» **Study material**:
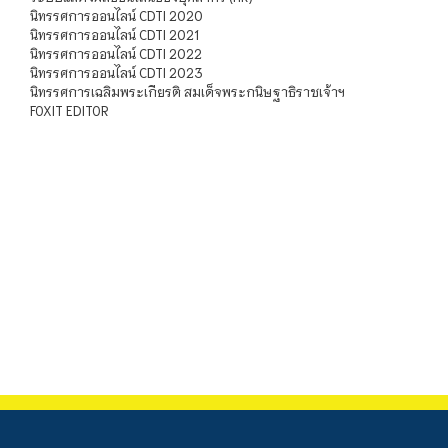
นิทรรศการออนไลน์ CDTI 2020
นิทรรศการออนไลน์ CDTI 2021
นิทรรศการออนไลน์ CDTI 2022
นิทรรศการออนไลน์ CDTI 2023
นิทรรศการเฉลิมพระเกียรติ สมเด็จพระกนิษฐาธิราชเจ้าฯ
FOXIT EDITOR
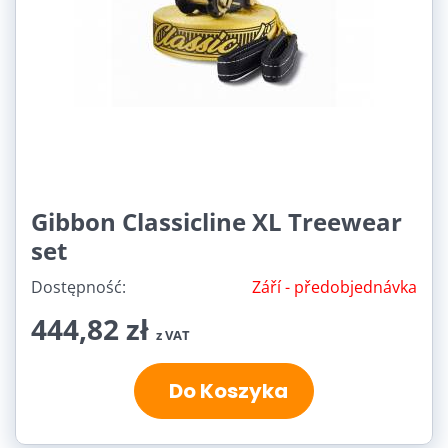
Gibbon Classicline XL Treewear
set
Dostępność:
Září - předobjednávka
444,82 zł
z VAT
Do Koszyka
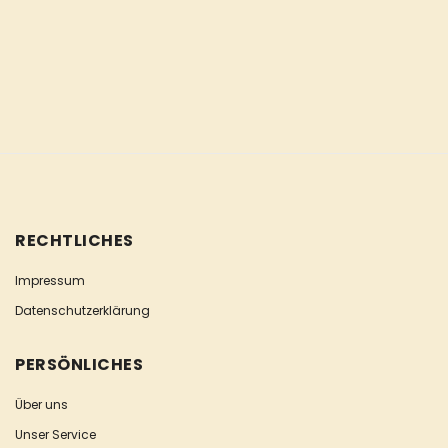
RECHTLICHES
Impressum
Datenschutzerklärung
PERSÖNLICHES
Über uns
Unser Service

» **Instruction**: Can you express every line of text in the material above as a Markdown table with the columns No. and Line, skipping blank lines and leaving the pictures out?

» **Answer box**:
| No. | Line |
|---|---|
| 1 | นิทรรศการออนไลน์ CDTI 2020 |
| 2 | นิทรรศการออนไลน์ CDTI 2021 |
| 3 | นิทรรศการออนไลน์ CDTI 2022 |
| 4 | นิทรรศการออนไลน์ CDTI 2023 |
| 5 | นิทรรศการเฉลิมพระเกียรติ สมเด็จพระกนิษฐาธิราชเจ้าฯ |
| 6 | FOXIT EDITOR |
| 7 | Gibbon Classicline XL Treewear |
| 8 | set |
| 9 | Dostępność: |
| 10 | Září - předobjednávka |
| 11 | 444,82 zł |
| 12 | z VAT |
| 13 | Do Koszyka |
| 14 | RECHTLICHES |
| 15 | Impressum |
| 16 | Datenschutzerklärung |
| 17 | PERSÖNLICHES |
| 18 | Über uns |
| 19 | Unser Service |